PIT-QMM: A Large Multimodal Model For No-Reference Point Cloud Quality Assessment
This work addresses the need for efficient and accurate quality assessment in 3D graphics and virtual reality applications, representing a novel application of multimodal models to a domain-specific challenge.
The paper tackles the problem of automatically evaluating the perceptual quality of 3D point clouds without a reference, by proposing PIT-QMM, a large multimodal model that uses text, images, and point clouds to predict quality scores, achieving state-of-the-art performance on benchmarks with fewer training iterations.
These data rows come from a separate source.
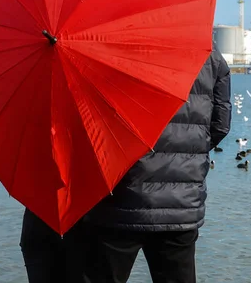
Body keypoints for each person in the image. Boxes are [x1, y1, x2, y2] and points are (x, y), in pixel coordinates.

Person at [20, 47, 231, 283]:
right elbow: (220, 126)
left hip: (119, 196)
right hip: (181, 203)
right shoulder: (208, 54)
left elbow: (88, 121)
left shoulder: (112, 45)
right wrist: (184, 158)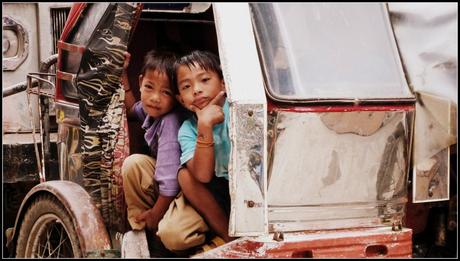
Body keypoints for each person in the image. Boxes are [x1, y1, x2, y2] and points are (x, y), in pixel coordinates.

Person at [121, 50, 185, 245]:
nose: (155, 98)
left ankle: (149, 229)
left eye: (165, 92)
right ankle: (140, 228)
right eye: (149, 87)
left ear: (177, 96)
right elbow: (133, 110)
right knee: (134, 165)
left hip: (181, 190)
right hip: (169, 188)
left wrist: (155, 216)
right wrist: (124, 75)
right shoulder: (154, 110)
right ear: (141, 82)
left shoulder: (170, 121)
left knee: (134, 164)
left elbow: (170, 183)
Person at [172, 50, 233, 244]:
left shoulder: (237, 110)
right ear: (181, 99)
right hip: (218, 191)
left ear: (223, 83)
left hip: (249, 187)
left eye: (205, 80)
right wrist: (204, 125)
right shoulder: (187, 129)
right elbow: (203, 175)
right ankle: (228, 236)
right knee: (185, 175)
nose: (196, 90)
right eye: (186, 86)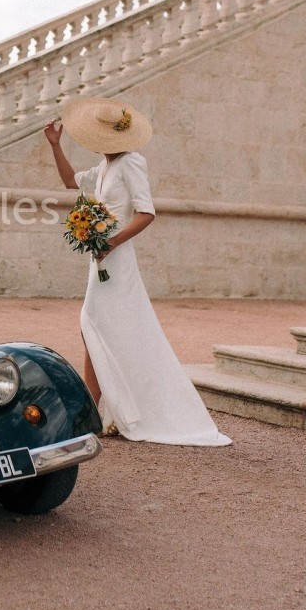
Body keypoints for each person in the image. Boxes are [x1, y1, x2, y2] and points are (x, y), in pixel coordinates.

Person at [45, 97, 231, 446]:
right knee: (97, 330)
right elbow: (72, 182)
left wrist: (111, 242)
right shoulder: (102, 167)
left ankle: (93, 412)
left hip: (117, 258)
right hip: (100, 260)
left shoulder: (132, 163)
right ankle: (99, 412)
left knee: (92, 325)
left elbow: (146, 213)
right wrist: (56, 146)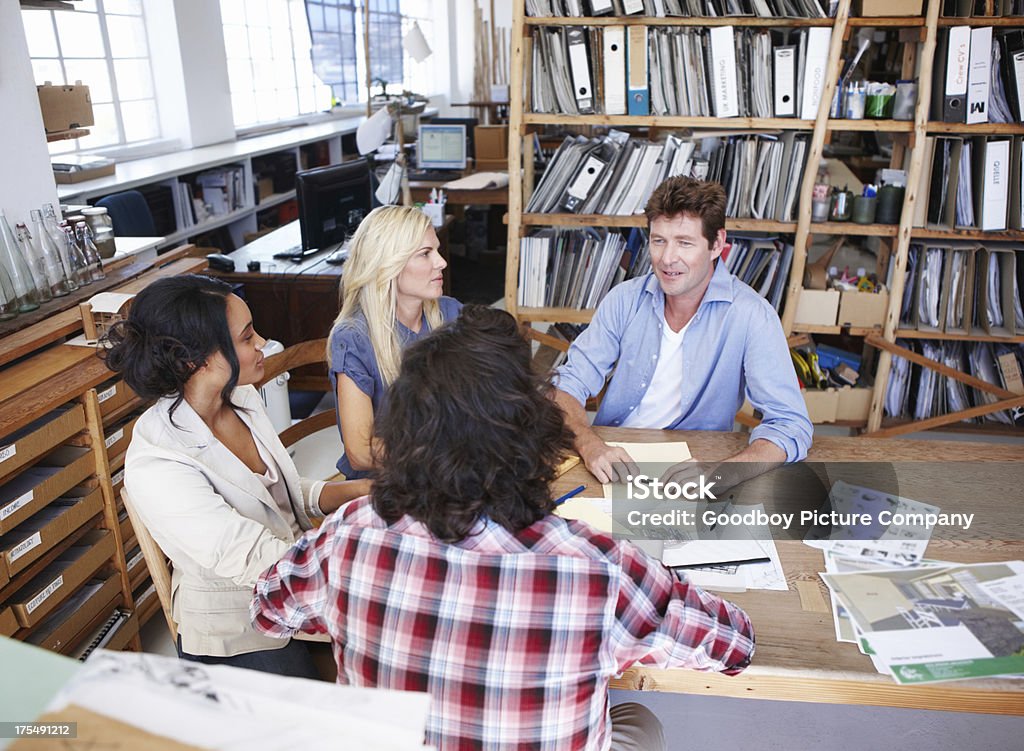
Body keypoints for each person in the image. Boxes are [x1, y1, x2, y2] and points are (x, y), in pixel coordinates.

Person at [253, 305, 755, 750]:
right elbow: (734, 644)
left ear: (404, 432)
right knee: (638, 721)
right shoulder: (598, 568)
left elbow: (270, 610)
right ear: (531, 433)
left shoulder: (349, 534)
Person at [102, 275, 370, 677]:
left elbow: (278, 491)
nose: (262, 342)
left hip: (293, 579)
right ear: (197, 360)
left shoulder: (240, 398)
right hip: (240, 632)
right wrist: (369, 566)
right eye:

Large Multimodal Models (LMMs) have recently enabled considerable advances in the realm of image and video quality assessment, but this progress has yet to be fully explored in the domain of 3D assets. We are interested in using these models to conduct No-Reference Point Cloud Quality Assessment (NR-PCQA), where the aim is to automatically evaluate the perceptual quality of a point cloud in absence of a reference. We begin with the observation that different modalities of data - text descriptions, 2D projections, and 3D point cloud views - provide complementary information about point cloud quality. We then construct PIT-QMM, a novel LMM for NR-PCQA that is capable of consuming text, images and point clouds end-to-end to predict quality scores. Extensive experimentation shows that our proposed method outperforms the state-of-the-art by significant margins on popular benchmarks with fewer training iterations. We also demonstrate that our framework enables distortion localization and identification, which paves a new way forward for model explainability and interactivity. Code and datasets are available at https://www.github.com/shngt/pit-qmm.